And in the fragmentFunction, we take in the vertices that came out of the rasterizer and we read the color, and send that down.

So that’s the simple triangle demo.

I’ll send it back to your Warren.

Thanks Matt.

So, we’ve shown how to actually draw 2D content.

And 2D is cool, but you know what’s even cooler?

Three-D. So let’s talk a little bit about animation and texturing in Metal.

In order to actually get into 3D alright well, we’ll go through this in a couple stages.

We’ll talk about how to actually get into 3D.

And we’ll talk about animating with a constant buffer, and then we’ll talk a little bit about texturing a sampling.

In order to move into 3D, whereas we’ve been specifying our vertices in Clip Space, we now need to specify them in a model local space.

And then multiply them by a suitable model view projection matrix, in order to move them back into Clip Space.

And we’ll also add properties for a vertex normal as well as texture coordinates so that we can actually use those in our fragmentFunction, to determine lighting and to determine how to apply the texture map.

So, here’s our extended vertex.

We have removed the color attribute and we’ve added in a normal vector as well as a set of texture coordinates.

And similarly to how we had in 2D, we’ll just be adding on a new buffer that will store all the constants that we need to reference from our various vertex and fragmentFunctions in order to actually transform those vertices appropriately.

Now, you’ll notice that the outline of this buffer is dashed, and there’s a good reason for that.

Because I don’t want to create another Metal buffer in order to manage this tiny amount of data.

This is only a couple of matrices.

And it turns out that Metal actually has an awesome API for binding very small buffers and managing them for you.

So again, for small bits of data, less than about 4 kilobytes, you can use this API set of vertex bytes and pass it a pointer directly to your data.

And of course, tell us what size it is.

And Metal will create and or reuse a buffer that contains that data.

And again, you can actually specify the argument table index here, specifying it as 1, because our vertices are already bound at Index 0, so we bind at Index 1 so that we can then read from that, inside of our functions.

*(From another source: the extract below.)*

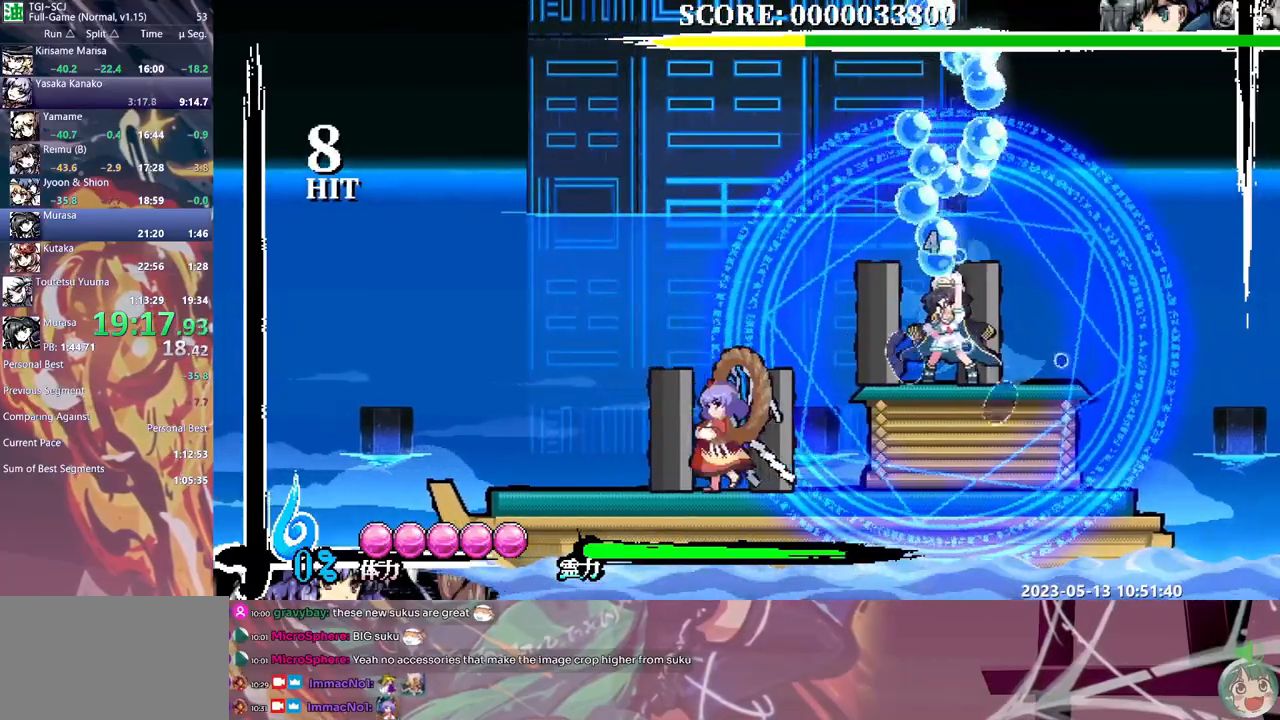
{"buttons": ["DPAD_DOWN"], "events": [[233, "DPAD_LEFT", "up"], [450, "DPAD_DOWN", "down"]]}
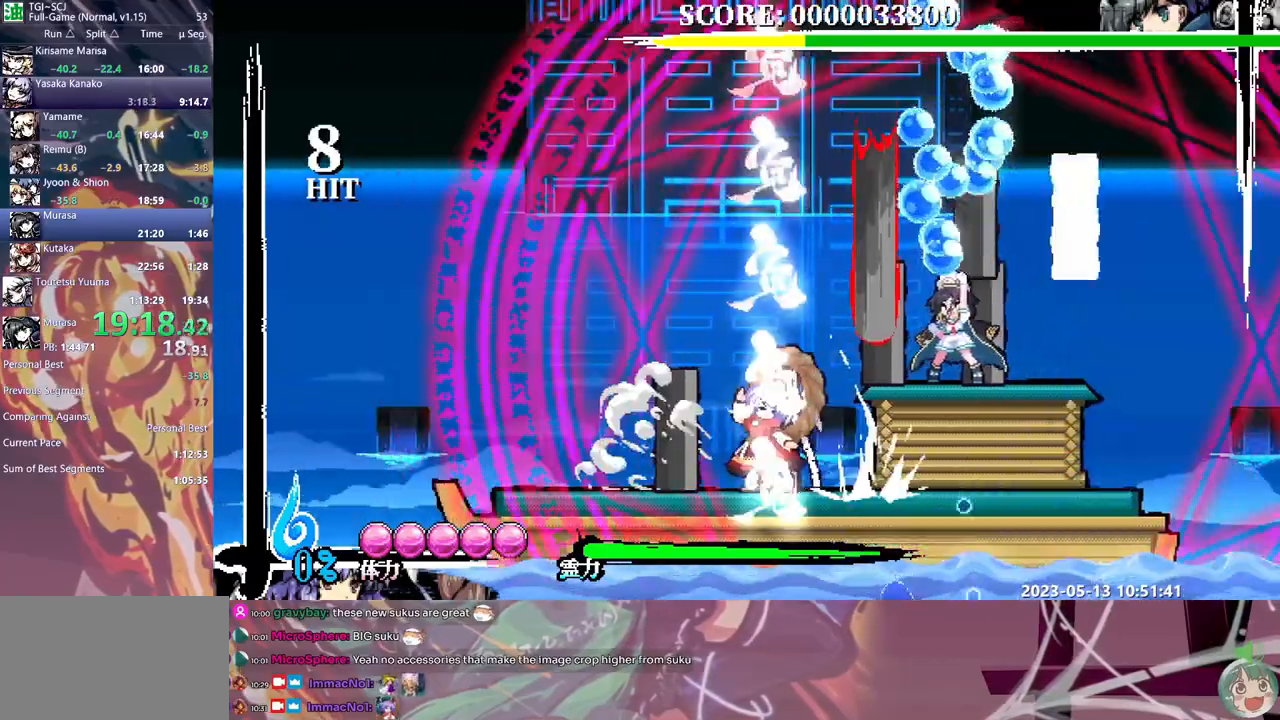
{"buttons": ["DPAD_DOWN"], "events": [[33, "DPAD_DOWN", "up"], [50, "DPAD_DOWN", "down"], [217, "DPAD_DOWN", "up"], [267, "DPAD_DOWN", "down"]]}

So let’s take a look at how our functions actually change and respond to this.

Before that, we’ll see an example of how to actually call setForTextBytes inside your application code.

So, we’ll create this constant struct that again creates these contains these two matrices that we’re going to be multiplying by the Model View Projection Matrix, and the normal matrix, which is the matrix that transforms the normal from local space into iSpace.

We’ll construct them using whatever matrix utilities we’re comfortable with, and then multiply them together.

And finally use setVertexBytes, passing a reference to that structure and then Metal will copy that into again, this implicit buffer that’s going to be used for drawing in our subsequent draw call.

Now, last year at WWDC, we introduced and awesome framework called Model I/O, and Model I/O contains a lot of awesome utilities.

But one of the great things about Model I/O is that it also allows you to generate common shapes.

And because of MetalKit, it actually has very tight integration with Metal so that you can create vertex data that can be rendered directly by Metal.

So, instead of actually specifying all these vertices by hand, I can for example, draw my model in some sort of content creation package, export it, and load it with Model I/O.

Or in this case, generate it procedurally.

So let’s take a look at that in code.

So I want to generate some vertexBuffers that represent this cube.

Well, in order to actually get Model I/O to speak in Metal, I’ll create this thing called a MeshBufferAllocator.

So MTKMeshBufferAllocator is the glue between Model I/O and Metal.

By passing a device to a Mesh Buffer Allocator, we allow Model I/O to create Metal buffers directly and then hand them back to us.

So we create an MDLMesh using this utility method boxWithExtent, etcetera, pass in our allocator, and this will create an MDLMesh – a Model I/O Mesh – that contains the relevant data.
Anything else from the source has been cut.